■ **ABOUT THIS TASK**
Print the listing in full, with no character changed.

*** Block opens ***

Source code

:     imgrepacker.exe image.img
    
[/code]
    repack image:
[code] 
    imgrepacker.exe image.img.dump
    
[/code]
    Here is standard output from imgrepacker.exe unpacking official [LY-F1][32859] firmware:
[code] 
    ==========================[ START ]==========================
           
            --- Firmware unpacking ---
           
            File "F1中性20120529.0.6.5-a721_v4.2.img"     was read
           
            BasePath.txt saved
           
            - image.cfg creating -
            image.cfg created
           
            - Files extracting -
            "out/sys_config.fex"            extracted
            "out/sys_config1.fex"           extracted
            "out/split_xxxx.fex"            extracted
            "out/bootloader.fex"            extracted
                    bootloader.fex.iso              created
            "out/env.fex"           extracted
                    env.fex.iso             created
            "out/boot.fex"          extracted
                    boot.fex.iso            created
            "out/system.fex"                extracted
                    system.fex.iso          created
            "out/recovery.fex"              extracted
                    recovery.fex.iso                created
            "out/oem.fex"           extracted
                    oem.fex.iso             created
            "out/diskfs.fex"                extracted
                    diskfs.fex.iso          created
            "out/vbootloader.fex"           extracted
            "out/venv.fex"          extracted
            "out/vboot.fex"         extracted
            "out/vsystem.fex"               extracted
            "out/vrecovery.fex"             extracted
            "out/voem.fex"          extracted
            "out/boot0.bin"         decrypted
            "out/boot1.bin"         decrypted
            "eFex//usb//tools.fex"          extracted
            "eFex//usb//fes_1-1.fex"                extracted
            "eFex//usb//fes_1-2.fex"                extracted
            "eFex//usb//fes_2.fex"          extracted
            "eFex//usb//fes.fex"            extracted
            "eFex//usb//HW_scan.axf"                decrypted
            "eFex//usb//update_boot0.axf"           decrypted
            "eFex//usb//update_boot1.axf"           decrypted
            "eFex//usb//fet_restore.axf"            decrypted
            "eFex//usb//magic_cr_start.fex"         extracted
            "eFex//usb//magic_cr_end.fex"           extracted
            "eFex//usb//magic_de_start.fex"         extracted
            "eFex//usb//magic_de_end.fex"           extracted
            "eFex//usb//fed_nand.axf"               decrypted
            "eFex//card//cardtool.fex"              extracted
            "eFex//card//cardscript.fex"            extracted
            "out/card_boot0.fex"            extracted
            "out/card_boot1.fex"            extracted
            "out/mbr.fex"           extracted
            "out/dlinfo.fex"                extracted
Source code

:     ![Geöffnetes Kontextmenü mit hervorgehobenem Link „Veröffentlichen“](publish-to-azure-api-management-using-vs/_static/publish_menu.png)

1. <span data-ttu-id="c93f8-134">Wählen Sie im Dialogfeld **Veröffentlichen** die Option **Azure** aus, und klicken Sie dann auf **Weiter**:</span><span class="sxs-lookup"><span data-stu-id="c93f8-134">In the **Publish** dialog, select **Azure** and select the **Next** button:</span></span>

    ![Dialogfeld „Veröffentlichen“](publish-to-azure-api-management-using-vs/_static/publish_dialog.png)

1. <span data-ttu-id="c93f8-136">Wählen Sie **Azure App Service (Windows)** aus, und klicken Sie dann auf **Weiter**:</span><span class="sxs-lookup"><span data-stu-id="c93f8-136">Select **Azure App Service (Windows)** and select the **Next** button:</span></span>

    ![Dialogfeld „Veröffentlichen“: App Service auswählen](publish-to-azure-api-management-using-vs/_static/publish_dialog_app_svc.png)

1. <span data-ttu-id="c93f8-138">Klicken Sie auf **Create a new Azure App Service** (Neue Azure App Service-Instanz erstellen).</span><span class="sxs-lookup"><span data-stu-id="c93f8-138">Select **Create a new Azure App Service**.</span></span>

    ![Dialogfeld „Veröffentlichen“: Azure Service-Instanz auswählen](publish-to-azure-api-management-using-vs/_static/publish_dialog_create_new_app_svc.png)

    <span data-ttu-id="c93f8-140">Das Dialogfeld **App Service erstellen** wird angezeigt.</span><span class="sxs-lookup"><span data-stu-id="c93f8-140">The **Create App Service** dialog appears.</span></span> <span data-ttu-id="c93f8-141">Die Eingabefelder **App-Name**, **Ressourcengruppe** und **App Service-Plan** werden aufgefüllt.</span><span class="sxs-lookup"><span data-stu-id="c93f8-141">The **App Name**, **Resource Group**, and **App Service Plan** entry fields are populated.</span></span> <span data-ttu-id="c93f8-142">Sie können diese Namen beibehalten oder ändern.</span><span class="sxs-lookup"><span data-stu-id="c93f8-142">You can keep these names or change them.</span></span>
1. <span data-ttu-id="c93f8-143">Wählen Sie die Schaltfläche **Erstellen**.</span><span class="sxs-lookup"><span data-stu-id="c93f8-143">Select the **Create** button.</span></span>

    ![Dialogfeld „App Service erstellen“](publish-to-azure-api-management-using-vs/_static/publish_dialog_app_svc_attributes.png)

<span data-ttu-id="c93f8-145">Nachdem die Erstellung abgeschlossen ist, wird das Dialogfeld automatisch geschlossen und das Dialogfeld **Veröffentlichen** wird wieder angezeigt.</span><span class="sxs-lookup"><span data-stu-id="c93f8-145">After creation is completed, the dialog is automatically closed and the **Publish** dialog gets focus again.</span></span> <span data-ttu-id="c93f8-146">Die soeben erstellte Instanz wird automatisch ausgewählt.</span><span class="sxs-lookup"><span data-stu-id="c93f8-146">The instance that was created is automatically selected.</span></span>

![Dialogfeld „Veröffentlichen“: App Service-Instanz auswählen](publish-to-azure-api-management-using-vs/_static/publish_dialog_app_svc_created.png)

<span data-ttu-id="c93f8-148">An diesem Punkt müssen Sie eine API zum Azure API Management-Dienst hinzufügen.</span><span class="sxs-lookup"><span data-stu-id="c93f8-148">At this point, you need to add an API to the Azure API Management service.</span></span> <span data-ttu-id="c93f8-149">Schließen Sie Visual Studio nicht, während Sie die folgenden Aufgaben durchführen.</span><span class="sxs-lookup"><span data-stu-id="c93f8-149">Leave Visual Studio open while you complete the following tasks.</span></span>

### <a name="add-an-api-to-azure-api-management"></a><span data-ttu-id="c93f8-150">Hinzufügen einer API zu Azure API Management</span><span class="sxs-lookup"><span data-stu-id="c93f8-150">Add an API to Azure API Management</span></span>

*** Block closes ***

■ **ANSWER SECTION**
Source code

:     imgrepacker.exe image.img
    
[/code]
    repack image:
[code] 
    imgrepacker.exe image.img.dump
    
[/code]
    Here is standard output from imgrepacker.exe unpacking official [LY-F1][32859] firmware:
[code] 
    ==========================[ START ]==========================
           
            --- Firmware unpacking ---
           
            File "F1中性20120529.0.6.5-a721_v4.2.img"     was read
           
            BasePath.txt saved
           
            - image.cfg creating -
            image.cfg created
           
            - Files extracting -
            "out/sys_config.fex"            extracted
            "out/sys_config1.fex"           extracted
            "out/split_xxxx.fex"            extracted
            "out/bootloader.fex"            extracted
                    bootloader.fex.iso              created
            "out/env.fex"           extracted
                    env.fex.iso             created
            "out/boot.fex"          extracted
                    boot.fex.iso            created
            "out/system.fex"                extracted
                    system.fex.iso          created
            "out/recovery.fex"              extracted
                    recovery.fex.iso                created
            "out/oem.fex"           extracted
                    oem.fex.iso             created
            "out/diskfs.fex"                extracted
                    diskfs.fex.iso          created
            "out/vbootloader.fex"           extracted
            "out/venv.fex"          extracted
            "out/vboot.fex"         extracted
            "out/vsystem.fex"               extracted
            "out/vrecovery.fex"             extracted
            "out/voem.fex"          extracted
            "out/boot0.bin"         decrypted
            "out/boot1.bin"         decrypted
            "eFex//usb//tools.fex"          extracted
            "eFex//usb//fes_1-1.fex"                extracted
            "eFex//usb//fes_1-2.fex"                extracted
            "eFex//usb//fes_2.fex"          extracted
            "eFex//usb//fes.fex"            extracted
            "eFex//usb//HW_scan.axf"                decrypted
            "eFex//usb//update_boot0.axf"           decrypted
            "eFex//usb//update_boot1.axf"           decrypted
            "eFex//usb//fet_restore.axf"            decrypted
            "eFex//usb//magic_cr_start.fex"         extracted
            "eFex//usb//magic_cr_end.fex"           extracted
            "eFex//usb//magic_de_start.fex"         extracted
            "eFex//usb//magic_de_end.fex"           extracted
            "eFex//usb//fed_nand.axf"               decrypted
            "eFex//card//cardtool.fex"              extracted
            "eFex//card//cardscript.fex"            extracted
            "out/card_boot0.fex"            extracted
            "out/card_boot1.fex"            extracted
            "out/mbr.fex"           extracted
            "out/dlinfo.fex"                extracted
Source code

:     ![Geöffnetes Kontextmenü mit hervorgehobenem Link „Veröffentlichen“](publish-to-azure-api-management-using-vs/_static/publish_menu.png)

1. <span data-ttu-id="c93f8-134">Wählen Sie im Dialogfeld **Veröffentlichen** die Option **Azure** aus, und klicken Sie dann auf **Weiter**:</span><span class="sxs-lookup"><span data-stu-id="c93f8-134">In the **Publish** dialog, select **Azure** and select the **Next** button:</span></span>

    ![Dialogfeld „Veröffentlichen“](publish-to-azure-api-management-using-vs/_static/publish_dialog.png)

1. <span data-ttu-id="c93f8-136">Wählen Sie **Azure App Service (Windows)** aus, und klicken Sie dann auf **Weiter**:</span><span class="sxs-lookup"><span data-stu-id="c93f8-136">Select **Azure App Service (Windows)** and select the **Next** button:</span></span>

    ![Dialogfeld „Veröffentlichen“: App Service auswählen](publish-to-azure-api-management-using-vs/_static/publish_dialog_app_svc.png)

1. <span data-ttu-id="c93f8-138">Klicken Sie auf **Create a new Azure App Service** (Neue Azure App Service-Instanz erstellen).</span><span class="sxs-lookup"><span data-stu-id="c93f8-138">Select **Create a new Azure App Service**.</span></span>

    ![Dialogfeld „Veröffentlichen“: Azure Service-Instanz auswählen](publish-to-azure-api-management-using-vs/_static/publish_dialog_create_new_app_svc.png)

    <span data-ttu-id="c93f8-140">Das Dialogfeld **App Service erstellen** wird angezeigt.</span><span class="sxs-lookup"><span data-stu-id="c93f8-140">The **Create App Service** dialog appears.</span></span> <span data-ttu-id="c93f8-141">Die Eingabefelder **App-Name**, **Ressourcengruppe** und **App Service-Plan** werden aufgefüllt.</span><span class="sxs-lookup"><span data-stu-id="c93f8-141">The **App Name**, **Resource Group**, and **App Service Plan** entry fields are populated.</span></span> <span data-ttu-id="c93f8-142">Sie können diese Namen beibehalten oder ändern.</span><span class="sxs-lookup"><span data-stu-id="c93f8-142">You can keep these names or change them.</span></span>
1. <span data-ttu-id="c93f8-143">Wählen Sie die Schaltfläche **Erstellen**.</span><span class="sxs-lookup"><span data-stu-id="c93f8-143">Select the **Create** button.</span></span>

    ![Dialogfeld „App Service erstellen“](publish-to-azure-api-management-using-vs/_static/publish_dialog_app_svc_attributes.png)

<span data-ttu-id="c93f8-145">Nachdem die Erstellung abgeschlossen ist, wird das Dialogfeld automatisch geschlossen und das Dialogfeld **Veröffentlichen** wird wieder angezeigt.</span><span class="sxs-lookup"><span data-stu-id="c93f8-145">After creation is completed, the dialog is automatically closed and the **Publish** dialog gets focus again.</span></span> <span data-ttu-id="c93f8-146">Die soeben erstellte Instanz wird automatisch ausgewählt.</span><span class="sxs-lookup"><span data-stu-id="c93f8-146">The instance that was created is automatically selected.</span></span>

![Dialogfeld „Veröffentlichen“: App Service-Instanz auswählen](publish-to-azure-api-management-using-vs/_static/publish_dialog_app_svc_created.png)

<span data-ttu-id="c93f8-148">An diesem Punkt müssen Sie eine API zum Azure API Management-Dienst hinzufügen.</span><span class="sxs-lookup"><span data-stu-id="c93f8-148">At this point, you need to add an API to the Azure API Management service.</span></span> <span data-ttu-id="c93f8-149">Schließen Sie Visual Studio nicht, während Sie die folgenden Aufgaben durchführen.</span><span class="sxs-lookup"><span data-stu-id="c93f8-149">Leave Visual Studio open while you complete the following tasks.</span></span>

### <a name="add-an-api-to-azure-api-management"></a><span data-ttu-id="c93f8-150">Hinzufügen einer API zu Azure API Management</span><span class="sxs-lookup"><span data-stu-id="c93f8-150">Add an API to Azure API Management</span></span>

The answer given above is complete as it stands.